BADABOUM. Là, je me retrouve à essayer d'expliquer ce que je fais plusieurs fois par jour, à savoir me repérer dans le temps pour fixer un rendez-vous, me projeter, penser à mon emploi du temps, ou même me situer dans l'Histoire.
Tout d'abord, la grande Histoire de l'Humanité est verticale, et je me déplace tel un curseur. Les années 2000 m'arrivent à la tête, l'an 1 après J-C est bien, bieeen en-dessous de mes pieds. Et moi je grimpe ou remonte selon que j'entends "1980", "1515" ou "-300 avant J-C".
Mais ce n'est rien comparé à ma représentation des mois et des semaines. Là, on passe carrément à une représentation 3D en forme de ruban, autour de laquelle je peux évoluer.
Ma semaine :
Bon. Il s'agit donc d'une sorte de ruban, ascendant les week-end, descendant en semaine. Je peux me placer d'un côté ou de l'autre du ruban. Sur le schéma, l'après-midi est à gauche du pointillé et le matin à droite : autant dire que d'ordinaire, je me place donc de l'autre côté du ruban.
Mais le ruban de la semaine est en fait intégré à un plus large ruban, celui de l'année :
(il est beaucoup plus lisse et régulier sur le schéma que dans ma tête, mais c'est pas grave)

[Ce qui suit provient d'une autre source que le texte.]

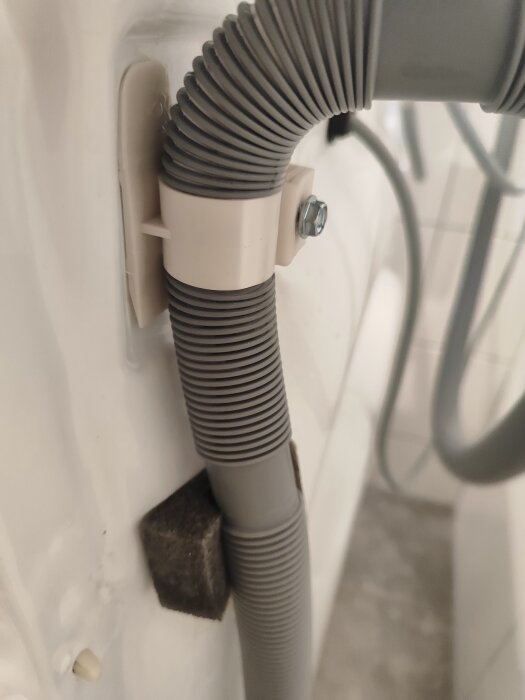
Where is `holder`? holder is located at coordinates (199, 540).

Voilà voilà. On me dit "novembre" et je sais exactement où me positionner. On me dit "juin 2015" et dans ma tête je fais des "tours" sur le ruban pour comprendre la durée me séparant du présent à cette date future. D'autant que novembre, c'est une position sur le ruban, mais c'est aussi du brun presque noir. Août est rouge brûlé, octobre est vert bouteille, janvier est blanc...
A ce moment-là, on a dépassé le stade de la discussion sur la synesthésie pour comparer nos représentations internes (et que le copain en vienne à sa conclusion de prédilection : "je t'aime mais t'es vraiment bizarre des fois" et que je renchérisse par cette magnifique tirade de Hamlet Friends : "tu ne m'aimes pas pour ça mais malgré ça")

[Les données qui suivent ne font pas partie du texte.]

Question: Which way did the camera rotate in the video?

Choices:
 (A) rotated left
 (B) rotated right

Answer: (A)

Des fois je rêverais de savoir, non pas ce que pensent les gens, mais la manière dont ils le pensent. Sont-ils débordés d'émotions ? réfléchissent-ils en lignes, en courbes, en tableaux ? rangent-ils leur pensées ? parviennent-ils à faire le vide ?
Fin de la note qu'on dirait-que-j-etais-sous-drogue-alors-que-non-même-pas.